Futures trading-a new practice of negotiation

Wednesday, March 2, 2011

This negotiation is essentially a standard form of contract between two parties. Contracts have been examined for future exchanges. Underlying commodities sold in the future at a fixed price. The tendency of forward transactions is gaining popularity day by day. However, this trend of trading usually comes under fire from critics. Believe that this practical approach of an ordinary cause and the effect of supply and demand. However, in this competitive market economy, many buyers and sellers engage openly negotiated.

Transactions in futures are of two types: contract futures market goods and financial futures contract. Commodity futures contract deals with physical commodities such as rice, sugar, wheat, oil, natural gas, gold, silver, diamond, etc. Financial futures contract is about paper investments. Discusses treasury notes, bonds, mutual fund, etc. So, people must invest in the right contract which may be settled to give maximum revenue. Large numbers of people who invest in these two conventions. However, the financial contract futures are considered more risky in comparison with that of the future Convention.

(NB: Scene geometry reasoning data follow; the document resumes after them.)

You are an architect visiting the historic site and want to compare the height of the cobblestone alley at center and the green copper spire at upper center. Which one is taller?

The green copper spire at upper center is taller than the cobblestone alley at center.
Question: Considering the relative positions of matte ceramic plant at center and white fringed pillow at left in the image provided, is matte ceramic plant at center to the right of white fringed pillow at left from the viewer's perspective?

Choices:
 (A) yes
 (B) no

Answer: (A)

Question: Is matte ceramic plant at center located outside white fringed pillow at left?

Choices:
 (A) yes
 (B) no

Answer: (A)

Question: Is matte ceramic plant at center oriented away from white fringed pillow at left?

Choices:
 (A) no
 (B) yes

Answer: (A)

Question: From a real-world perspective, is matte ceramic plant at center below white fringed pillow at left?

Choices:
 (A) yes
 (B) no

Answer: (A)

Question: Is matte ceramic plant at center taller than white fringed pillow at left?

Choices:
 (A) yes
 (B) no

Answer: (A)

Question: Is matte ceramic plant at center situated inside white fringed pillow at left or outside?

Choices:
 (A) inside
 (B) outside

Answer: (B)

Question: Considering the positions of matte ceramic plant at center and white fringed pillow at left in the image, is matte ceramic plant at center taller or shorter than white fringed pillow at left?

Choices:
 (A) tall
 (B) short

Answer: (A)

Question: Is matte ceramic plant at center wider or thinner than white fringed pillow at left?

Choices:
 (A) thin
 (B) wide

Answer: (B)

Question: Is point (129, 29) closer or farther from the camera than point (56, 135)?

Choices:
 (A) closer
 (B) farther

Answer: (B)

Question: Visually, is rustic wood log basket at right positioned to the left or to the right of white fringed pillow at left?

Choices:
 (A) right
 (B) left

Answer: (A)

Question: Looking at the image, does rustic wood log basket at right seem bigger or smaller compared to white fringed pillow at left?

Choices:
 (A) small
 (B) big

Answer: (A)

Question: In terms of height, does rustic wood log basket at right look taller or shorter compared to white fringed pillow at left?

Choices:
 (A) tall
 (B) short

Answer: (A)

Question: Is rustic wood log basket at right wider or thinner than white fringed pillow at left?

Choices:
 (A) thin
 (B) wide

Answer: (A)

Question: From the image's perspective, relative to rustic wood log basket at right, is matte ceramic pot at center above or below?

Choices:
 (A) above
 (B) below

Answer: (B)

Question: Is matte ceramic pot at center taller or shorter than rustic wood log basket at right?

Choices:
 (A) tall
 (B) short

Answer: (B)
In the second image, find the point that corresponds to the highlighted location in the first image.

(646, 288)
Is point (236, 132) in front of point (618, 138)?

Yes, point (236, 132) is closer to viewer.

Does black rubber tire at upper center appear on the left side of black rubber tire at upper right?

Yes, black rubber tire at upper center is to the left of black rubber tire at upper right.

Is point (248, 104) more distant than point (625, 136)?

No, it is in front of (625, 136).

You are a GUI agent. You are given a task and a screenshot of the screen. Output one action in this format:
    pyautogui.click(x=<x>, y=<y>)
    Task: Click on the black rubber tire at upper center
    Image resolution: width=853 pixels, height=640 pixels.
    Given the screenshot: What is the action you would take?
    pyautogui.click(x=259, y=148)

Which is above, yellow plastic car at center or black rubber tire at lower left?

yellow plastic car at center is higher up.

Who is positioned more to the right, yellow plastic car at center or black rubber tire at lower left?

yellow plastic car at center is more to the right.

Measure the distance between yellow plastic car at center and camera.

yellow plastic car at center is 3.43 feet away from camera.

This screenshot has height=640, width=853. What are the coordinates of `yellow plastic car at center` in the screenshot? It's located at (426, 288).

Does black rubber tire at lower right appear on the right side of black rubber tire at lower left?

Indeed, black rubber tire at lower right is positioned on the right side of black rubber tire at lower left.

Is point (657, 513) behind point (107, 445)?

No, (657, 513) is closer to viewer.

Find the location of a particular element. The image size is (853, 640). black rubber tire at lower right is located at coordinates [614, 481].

Trader should go long and the realization of the contract, when the probability of revenue is max. "This is a long means buy a contract. When a contract is sold, said ' soon '. "This is a long" is more conventional than the short term.

Those involved in negotiation is named as traders. Located in two groups: hedgers and speculators. Hedgers are seller under the economic market selling underlying assets that sees the risk due to a change of the selling price. Transactions in futures are highly exploit.

There is a risk of loss in trading futures. Past performance is not indicative of future results. The platform also provides real-time quotes on all the markets traded.